Turns out I had a selection of companies I could get LPG from in my area and I decided to get three quotes; Origin Energy, Elgas and Plusgas. But did any of these companies post their prices online for all to see?

Of course not! Even though it would be incredibly simple to do it, to find out the cost of these cylinders I needed to telephone each company separately and talk to their helpful sales staff.

First up was Origin Energy and they quoted me $123 for a 45 kg cylinder. Additionally, I would need to pay an annual fee of $39.50 per cylinder for maintenance.

Next, I called Elgas who said the first eight cylinder refills I ordered would cost just $109 and thereafter they would charge me $119 per cylinder. They charged $40.50 per annum maintenance for each cylinder.

I then called Plusgas who quoted $110 per 45 kg and plus $30 annual maintenance per bottle, so that was probably the best quote of the lot.

All prices above included delivery and GST.

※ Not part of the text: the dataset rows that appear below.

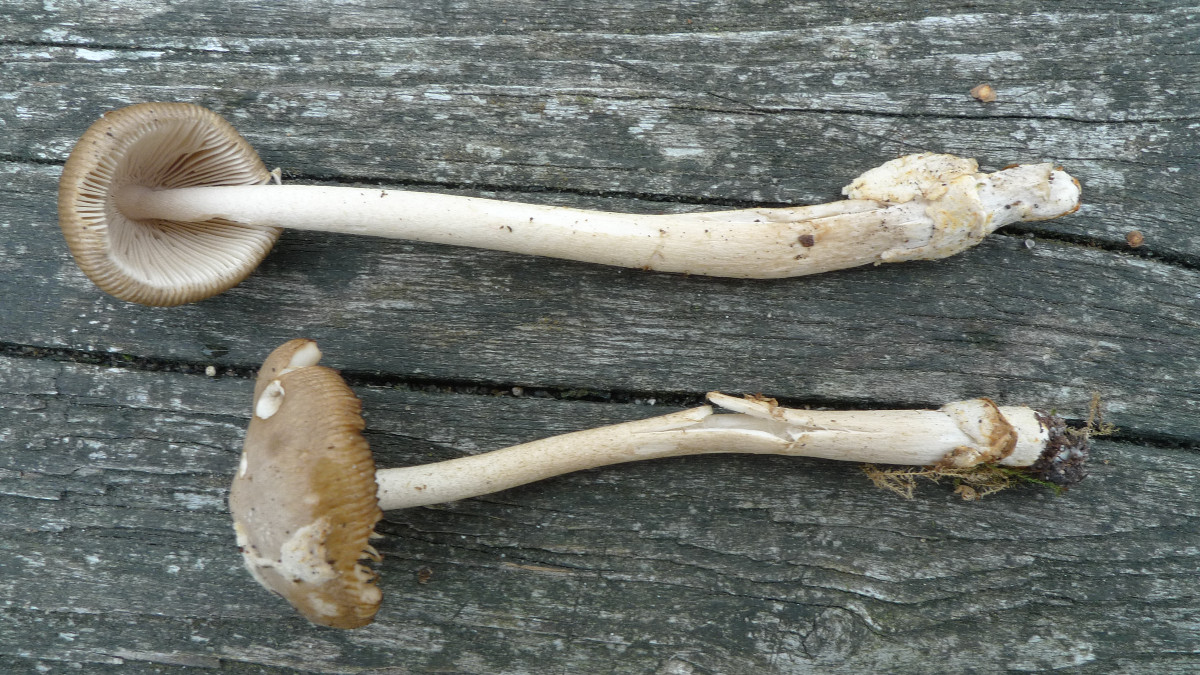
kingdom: Fungi
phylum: Basidiomycota
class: Agaricomycetes
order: Agaricales
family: Amanitaceae
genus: Amanita
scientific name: Amanita olivaceogrisea
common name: olivengrå kam-fluesvamp
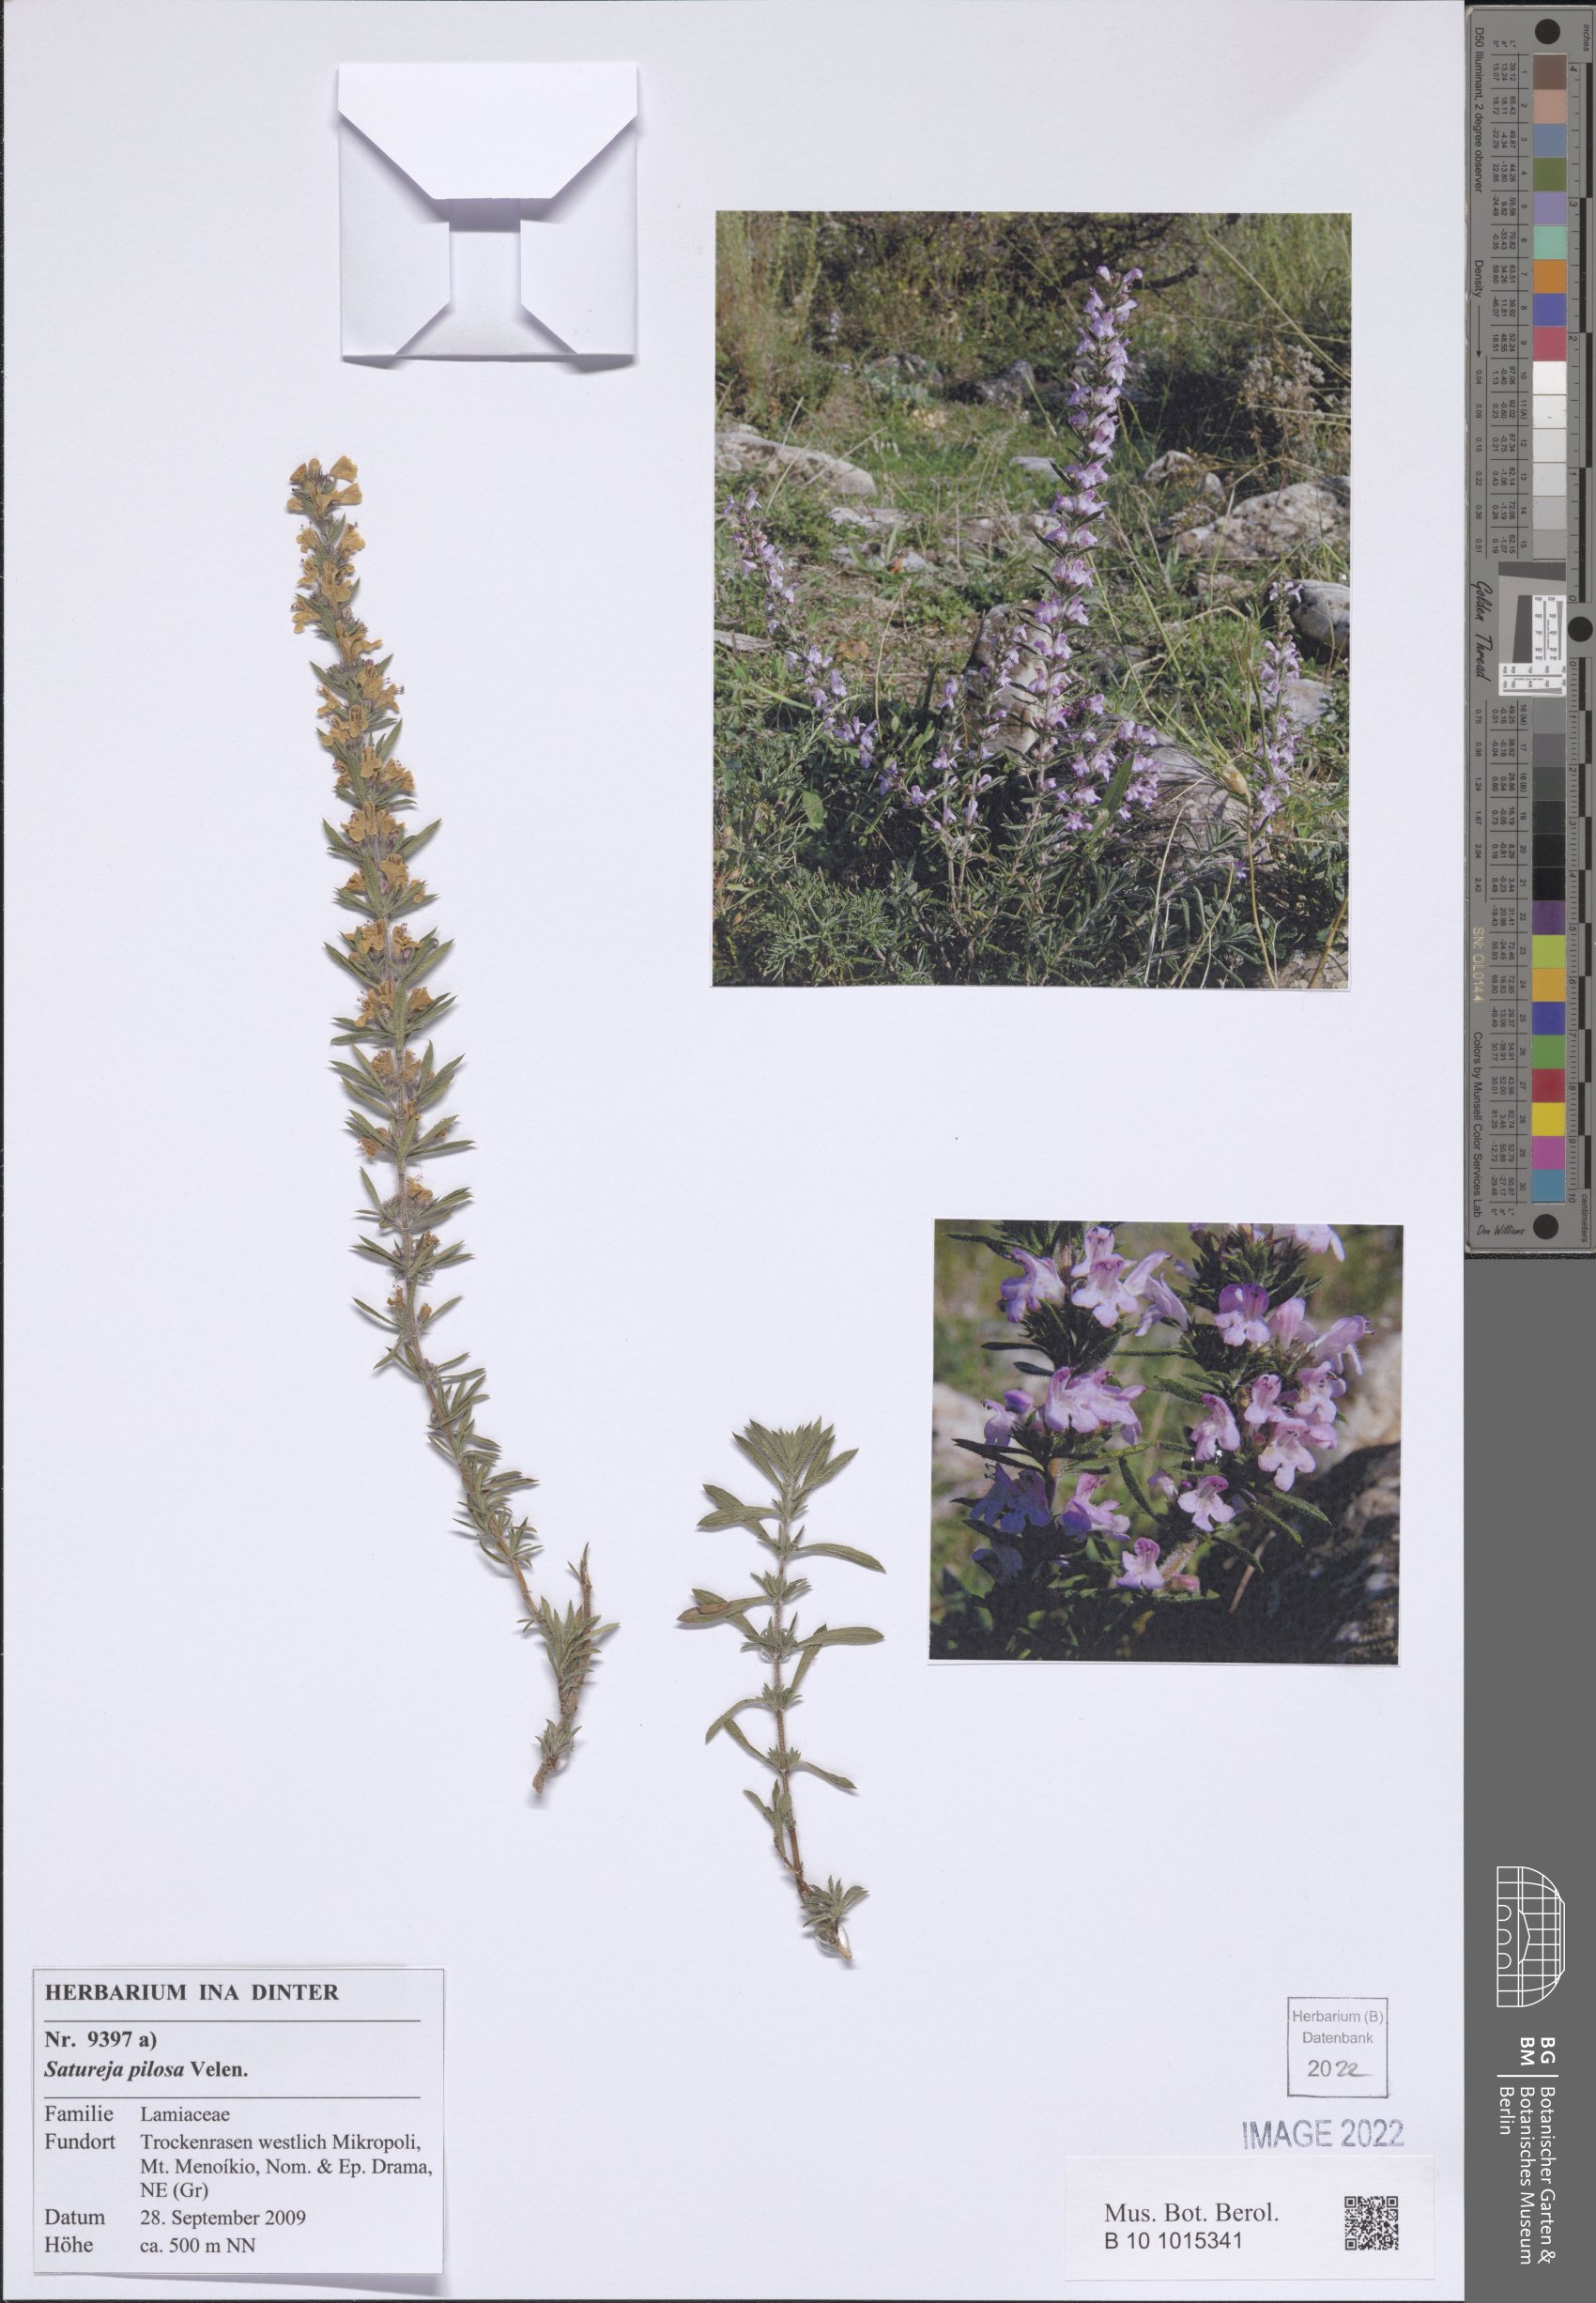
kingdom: Plantae
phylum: Tracheophyta
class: Magnoliopsida
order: Lamiales
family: Lamiaceae
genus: Satureja
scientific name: Satureja pilosa
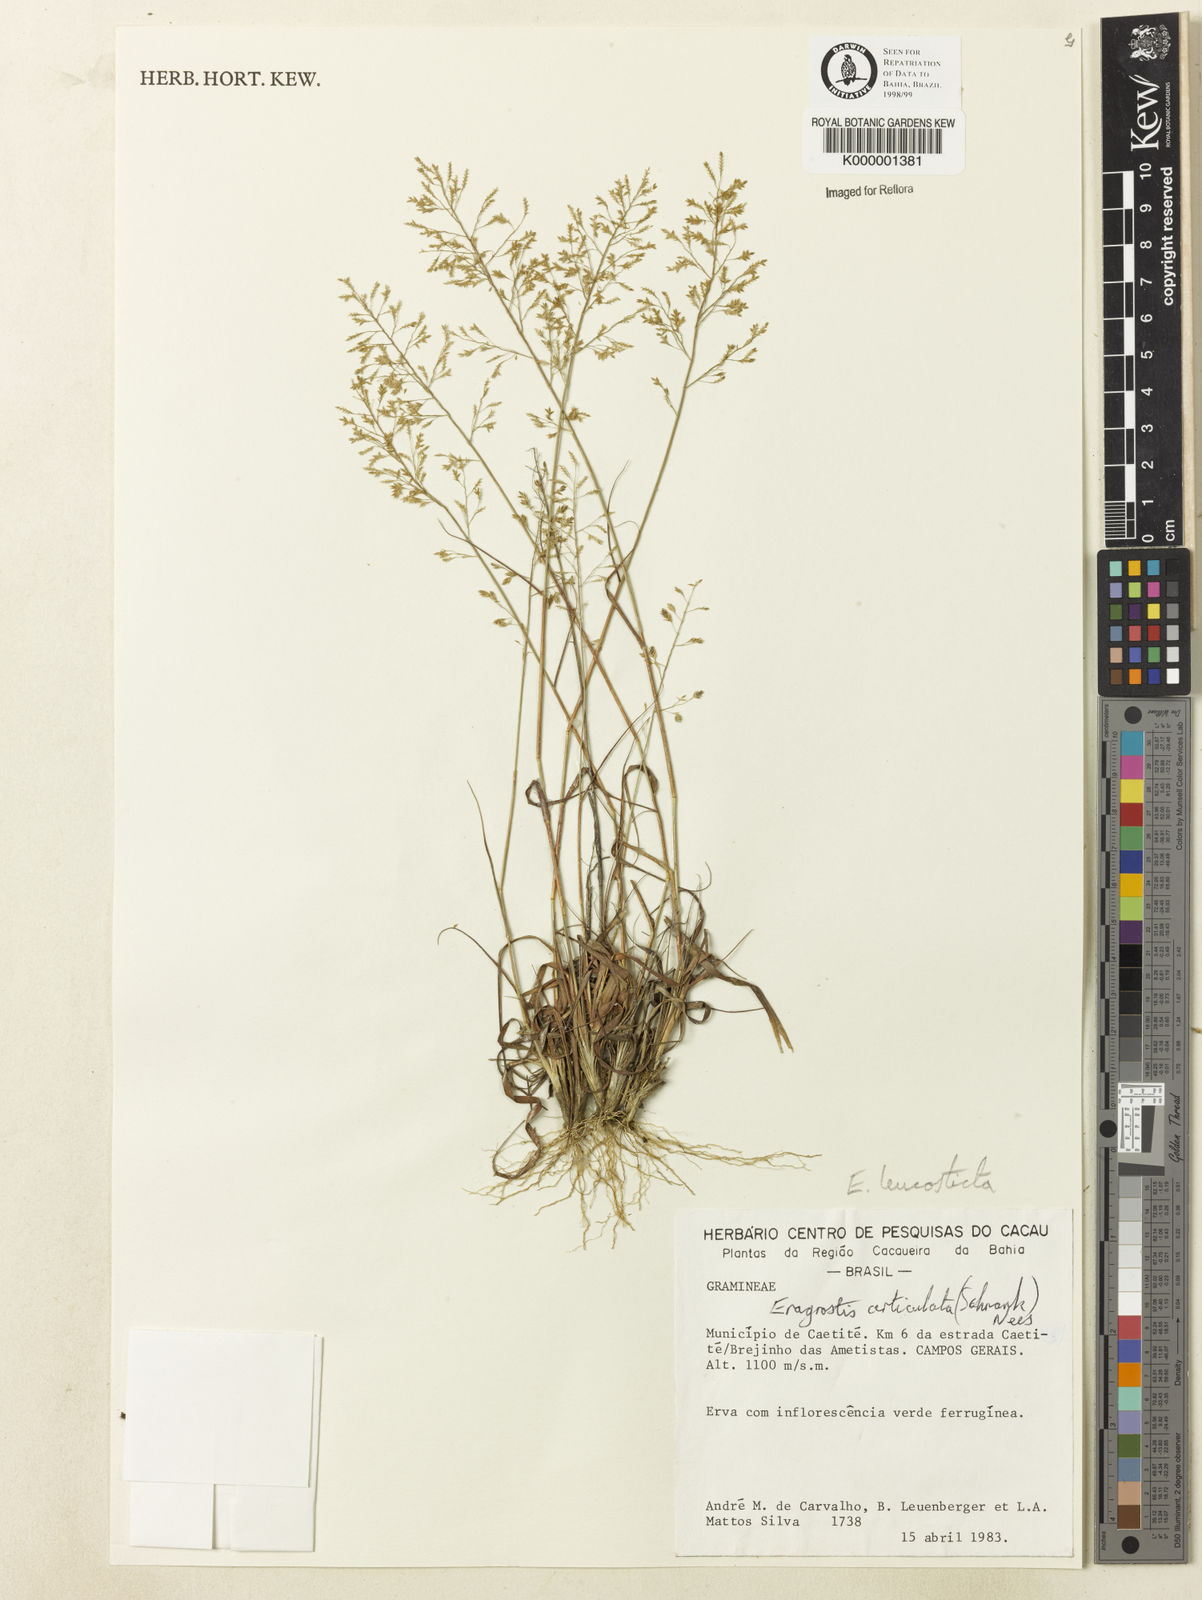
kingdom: Plantae
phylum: Tracheophyta
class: Liliopsida
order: Poales
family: Poaceae
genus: Eragrostis
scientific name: Eragrostis
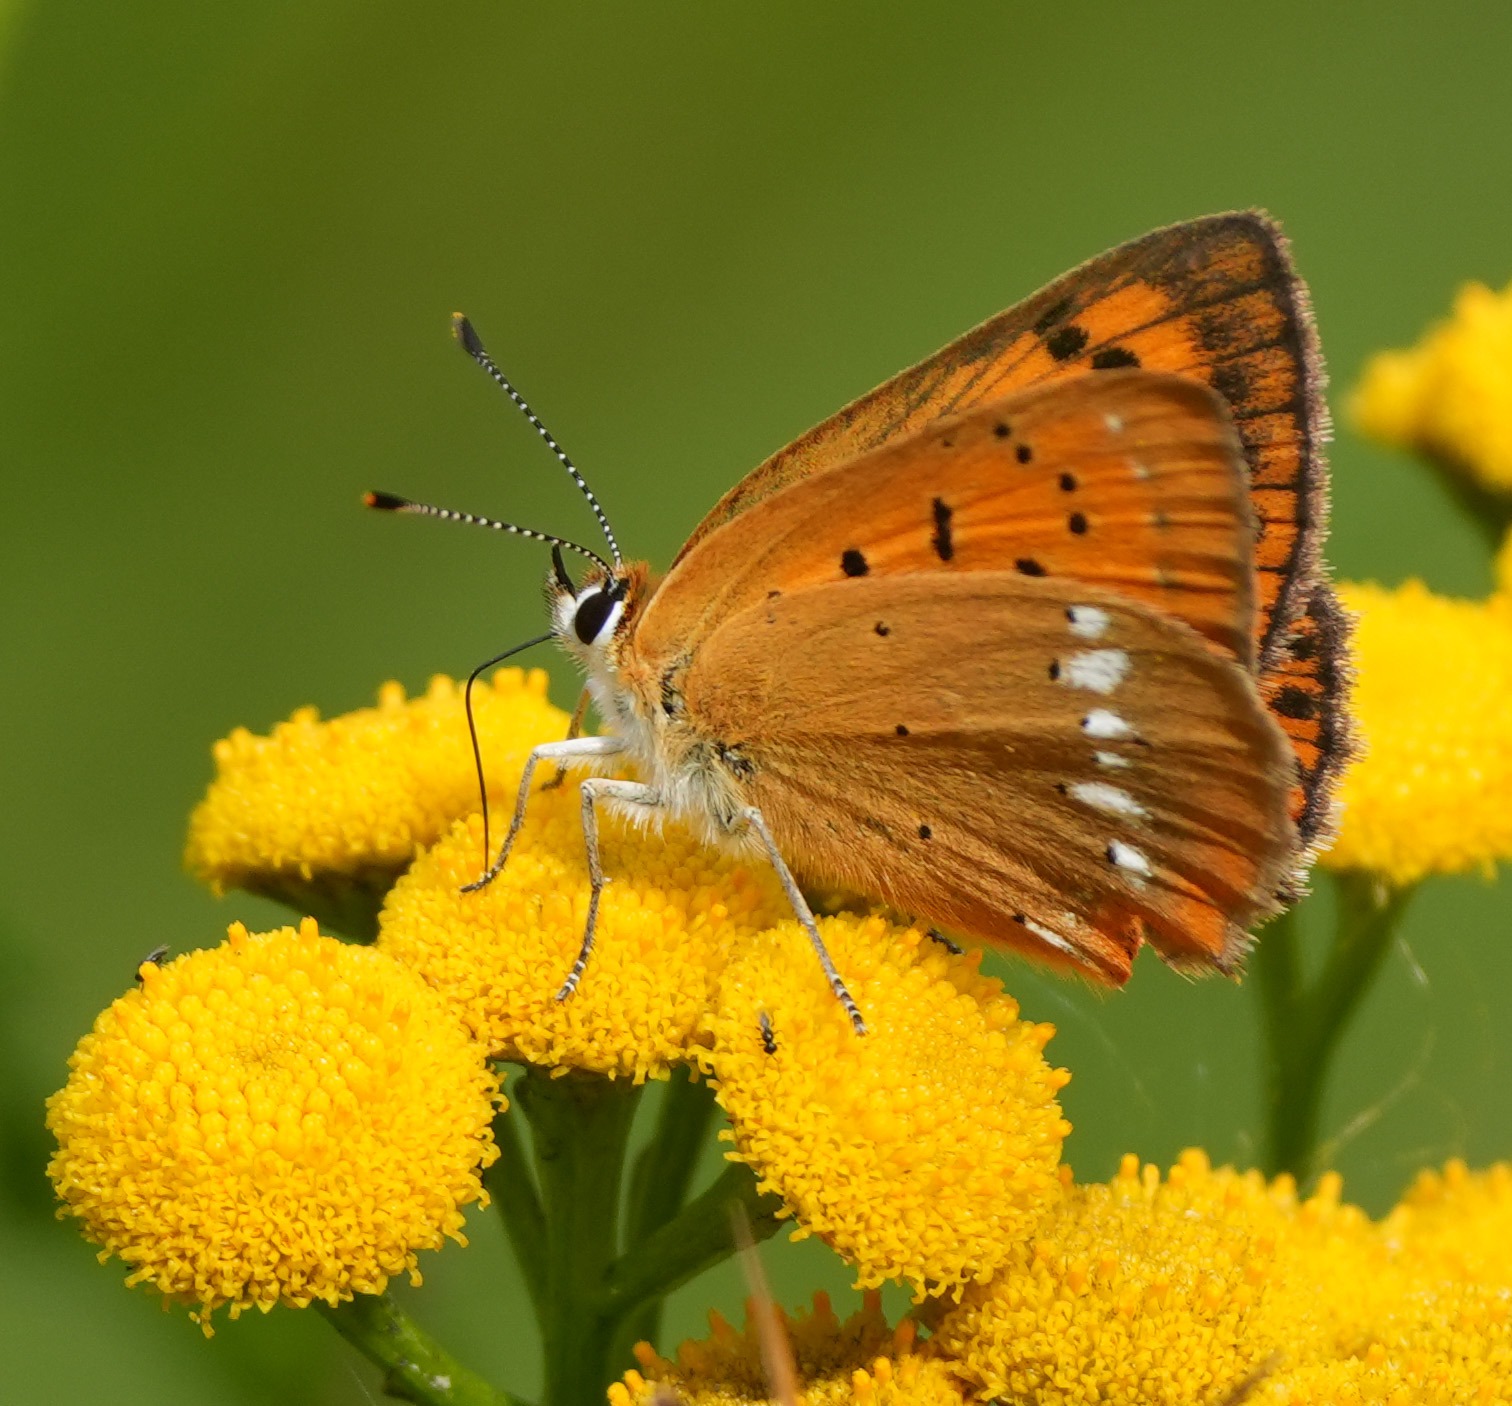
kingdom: Animalia
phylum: Arthropoda
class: Insecta
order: Lepidoptera
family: Lycaenidae
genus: Lycaena
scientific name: Lycaena virgaureae
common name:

Finally, I decided to call Origin Energy back again to negotiate with them for a couple of reasons. Their website does state they will beat any competitors quote and I already had an account with them for my electricity, so it would have been more convenient to use them.

They couldn’t do anything about the $39.50 per bottle, but the salesperson said they would ‘speak to their manager‘ to see if he would authorise a really good price for me. I was then put on hold whilst I imagine that same salesperson stared at the ceiling for a couple minutes whilst I did the same from the comfort of my own home.

We can give you a price of $103 per refill and guarantee that price for the next 12 months.” She then went on to advise me that I would need to renegotiate that deal in a years time.

Just shows you that, as I’ve said before, the art of haggling is still alive and well in Australia. Whether I have done the best deal available for our household, I really don’t know, that depends how many cylinders we get through each year.

Time will tell.

Of course, whether we have a gas cooker or an electric cooker doesn’t affect me in any way whatsoever. If I do find myself in a situation where I need to cook my own food, it’s the microwave for me. Piercing lids and waiting eight minutes is a particular speciality of mine.